“For months, we’ve eaten nothing but steak at home and abroad,” says James Bradley, co-owner if Sydney’s newest underground bar, Bistecca.
This epic, international meat mission was all in the name of research, James says, to find the perfect cut for a Sydney CBD bar that’d be centred on pretty much just T-bones—AKA our new fave Bistecca.
“We’ve tried at least 40 different T- bones to settle on the one we are going with at the restaurant,” he adds.
Yup, the superstar at Bistecca is bistecca alla Fiorentina—a really schmancy, Tuscan-style T-bone that is extra large and dates back to 16th century Florence. But, for James (who also brought us Grandma’s, Wild Rover and Wilhelmina's), it’s the extra details that really do count, and every aspect of this new Italian-inspired steakhouse has been carefully thought out.
Like all good underground bars, Bistecca is a little tricky to find. You’ll uncover its covert entrance on Dalley Street (which is currently veiled by a wall of construction on George Street, just FYI). Those unassuming stairs will feel like anything but the descent into a really cool basement bar, but trust us, you’re in the right spot.
A doorway opens out into Bistecca’s bar—chequerboard floors, mood lighting, marble, and lashings of rich, cherry coloured wood care of Tom Mark Henry interior design. If you’re a fan of the vibe at newbie Doss House, or classics like The Baxter Inn and Hubert, be ready to swoon.
Order a classic negroni on tap, indulge in some cicchetti (Italian bar snacks), and put your name down on a sheet of butcher’s paper to save yourself a seat for dinner in the hidden 50-seat restaurant.
Before you shift into the dining room, James and the Bistecca crew will politely ask you to hand over your phone. Being the digital savvy (read: dependent) individual that I am, I reluctantly handed over my phone (read: life source), and it was locked away in an antique cabinet.
“Of course, you can access your phone at any time, we won’t keep it hostage!” James reassures me. “We want our guests to totally switch off from the world to enjoy good company, good food, booze and good times.”
As for the star attraction, the steak on show is Black Angus from the Riverine region of NSW. Order yours by weight —it’ll then be cut in front of the blazing hearth and presented to you at your table to approve. Chef Pip Pratt then cooks it over charcoals, wood, and olive branches for serious smokiness.
Starters and sides you #need to try include pecorino with truffle honey and ricotta dumplings. There’s also a magical edible candle (yes, edible!), which is made of beef dripping and duck fat, and served with housemade GF focaccia. For our veggo friends, there will be a rotating no-meat main (but then, this may be a time when being vegetarian is a mis-steak).

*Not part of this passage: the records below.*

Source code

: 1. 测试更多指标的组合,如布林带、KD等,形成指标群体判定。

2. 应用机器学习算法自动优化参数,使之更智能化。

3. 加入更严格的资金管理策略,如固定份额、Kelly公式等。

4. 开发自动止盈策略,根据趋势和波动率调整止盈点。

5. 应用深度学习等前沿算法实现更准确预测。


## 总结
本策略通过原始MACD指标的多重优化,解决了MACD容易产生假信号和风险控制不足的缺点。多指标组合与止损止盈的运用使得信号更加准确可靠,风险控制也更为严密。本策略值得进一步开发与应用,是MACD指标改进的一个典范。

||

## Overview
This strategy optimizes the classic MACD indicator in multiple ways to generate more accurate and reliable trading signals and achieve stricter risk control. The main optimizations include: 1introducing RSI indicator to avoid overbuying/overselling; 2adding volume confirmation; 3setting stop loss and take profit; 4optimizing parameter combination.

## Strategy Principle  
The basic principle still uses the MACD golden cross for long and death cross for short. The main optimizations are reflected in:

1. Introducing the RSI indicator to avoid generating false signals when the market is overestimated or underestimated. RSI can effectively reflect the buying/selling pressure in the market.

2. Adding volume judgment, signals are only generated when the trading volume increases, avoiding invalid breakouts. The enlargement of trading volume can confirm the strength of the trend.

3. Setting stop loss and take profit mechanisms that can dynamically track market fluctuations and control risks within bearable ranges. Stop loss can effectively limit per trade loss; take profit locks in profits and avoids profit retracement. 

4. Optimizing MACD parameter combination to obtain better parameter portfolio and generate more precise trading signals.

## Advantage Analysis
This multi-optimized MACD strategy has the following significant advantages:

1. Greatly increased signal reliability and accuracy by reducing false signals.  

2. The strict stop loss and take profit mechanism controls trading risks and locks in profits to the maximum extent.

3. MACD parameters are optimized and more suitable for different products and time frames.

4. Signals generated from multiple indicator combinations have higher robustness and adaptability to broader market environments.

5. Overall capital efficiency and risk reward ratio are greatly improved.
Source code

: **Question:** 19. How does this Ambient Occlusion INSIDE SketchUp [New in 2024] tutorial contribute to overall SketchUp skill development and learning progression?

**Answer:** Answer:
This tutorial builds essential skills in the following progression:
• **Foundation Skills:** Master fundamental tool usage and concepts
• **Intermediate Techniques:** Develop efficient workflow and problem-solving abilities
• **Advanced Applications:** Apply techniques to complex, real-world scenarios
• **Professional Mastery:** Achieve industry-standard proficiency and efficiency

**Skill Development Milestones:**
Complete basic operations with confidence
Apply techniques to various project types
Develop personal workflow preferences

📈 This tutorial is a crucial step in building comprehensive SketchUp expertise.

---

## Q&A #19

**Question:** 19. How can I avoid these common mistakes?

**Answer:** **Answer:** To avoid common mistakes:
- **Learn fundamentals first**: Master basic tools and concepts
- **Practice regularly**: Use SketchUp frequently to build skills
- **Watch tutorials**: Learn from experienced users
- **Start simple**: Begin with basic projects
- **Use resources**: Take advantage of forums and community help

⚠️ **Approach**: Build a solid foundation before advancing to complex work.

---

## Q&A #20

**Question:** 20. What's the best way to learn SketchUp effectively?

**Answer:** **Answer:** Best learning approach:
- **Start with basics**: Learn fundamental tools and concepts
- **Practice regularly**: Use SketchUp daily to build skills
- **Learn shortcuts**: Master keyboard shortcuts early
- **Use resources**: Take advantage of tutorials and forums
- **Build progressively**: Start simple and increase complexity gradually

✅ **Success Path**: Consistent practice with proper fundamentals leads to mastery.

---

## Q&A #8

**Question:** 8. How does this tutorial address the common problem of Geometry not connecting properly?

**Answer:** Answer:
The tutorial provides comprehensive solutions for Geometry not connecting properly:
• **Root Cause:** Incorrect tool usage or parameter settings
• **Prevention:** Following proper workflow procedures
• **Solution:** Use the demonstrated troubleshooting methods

Last but not least, the wine menu is a masterpiece of about 300 drops, created by wine queen Alice Massaria (formerly at Saint Peter). There’s a big focus on Italian heroes like Nebbiolo and Sangiovese, and—very cool—Italian female winemakers like Elena Pantaleoni from La Stoppa, Arianna Occhipinti from Occhipinti, and Susanna Crociani from Crocian. Oh, and you’ll be able to shop all of the wine (maybe even that edible candle for your next dinner party too), via an adjoining wine shop slated to open very soon.